* _Data for analysis_:

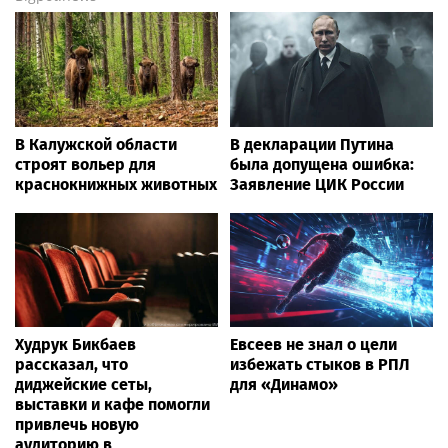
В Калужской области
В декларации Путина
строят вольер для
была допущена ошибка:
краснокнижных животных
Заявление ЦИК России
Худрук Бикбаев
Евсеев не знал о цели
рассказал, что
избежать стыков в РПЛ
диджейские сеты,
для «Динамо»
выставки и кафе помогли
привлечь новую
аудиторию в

* * *

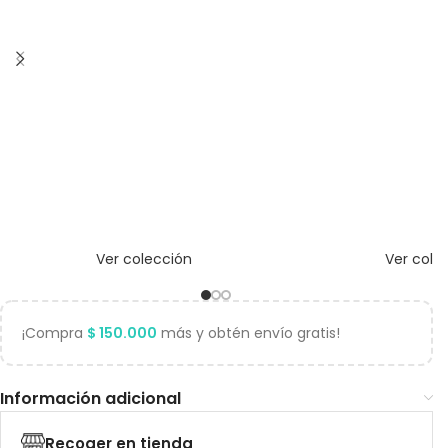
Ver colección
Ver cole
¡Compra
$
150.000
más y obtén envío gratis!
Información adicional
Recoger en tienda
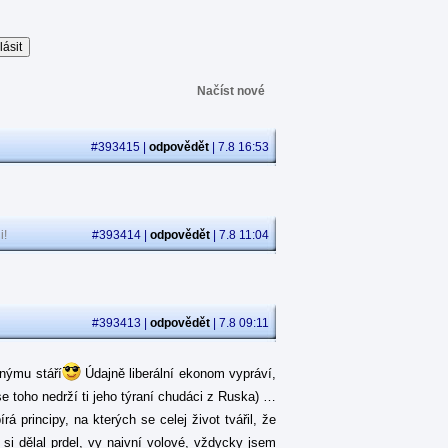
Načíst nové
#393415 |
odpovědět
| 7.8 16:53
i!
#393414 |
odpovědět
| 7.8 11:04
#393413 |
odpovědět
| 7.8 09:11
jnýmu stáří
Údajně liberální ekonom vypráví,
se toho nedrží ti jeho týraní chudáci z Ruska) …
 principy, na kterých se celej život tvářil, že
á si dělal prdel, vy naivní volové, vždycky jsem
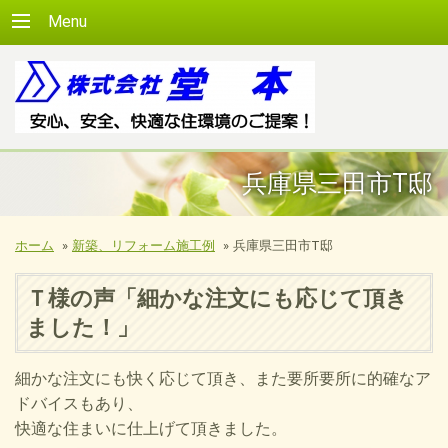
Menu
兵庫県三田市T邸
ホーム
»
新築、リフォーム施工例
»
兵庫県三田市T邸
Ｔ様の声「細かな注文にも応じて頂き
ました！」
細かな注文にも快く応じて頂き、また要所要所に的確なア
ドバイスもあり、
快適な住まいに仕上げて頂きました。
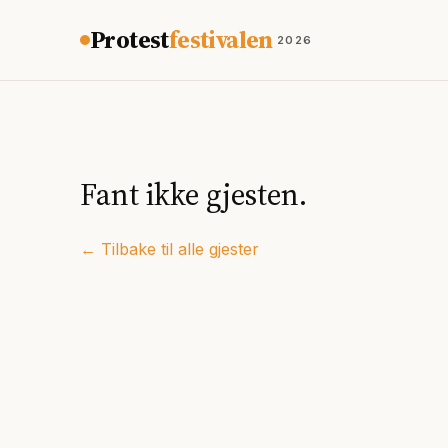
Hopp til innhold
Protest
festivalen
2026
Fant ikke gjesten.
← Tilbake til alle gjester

* _What is needed_: In the listing above, find the line with "más y obtén envío gratis!" and the line with "se toho nedrží". Copy exactly those two and every line between, without the pictures.

* _Output below_:
más y obtén envío gratis!
Información adicional
Recoger en tienda
Načíst nové
#393415 |
odpovědět
| 7.8 16:53
i!
#393414 |
odpovědět
| 7.8 11:04
#393413 |
odpovědět
| 7.8 09:11
jnýmu stáří
Údajně liberální ekonom vypráví,
se toho nedrží ti jeho týraní chudáci z Ruska) …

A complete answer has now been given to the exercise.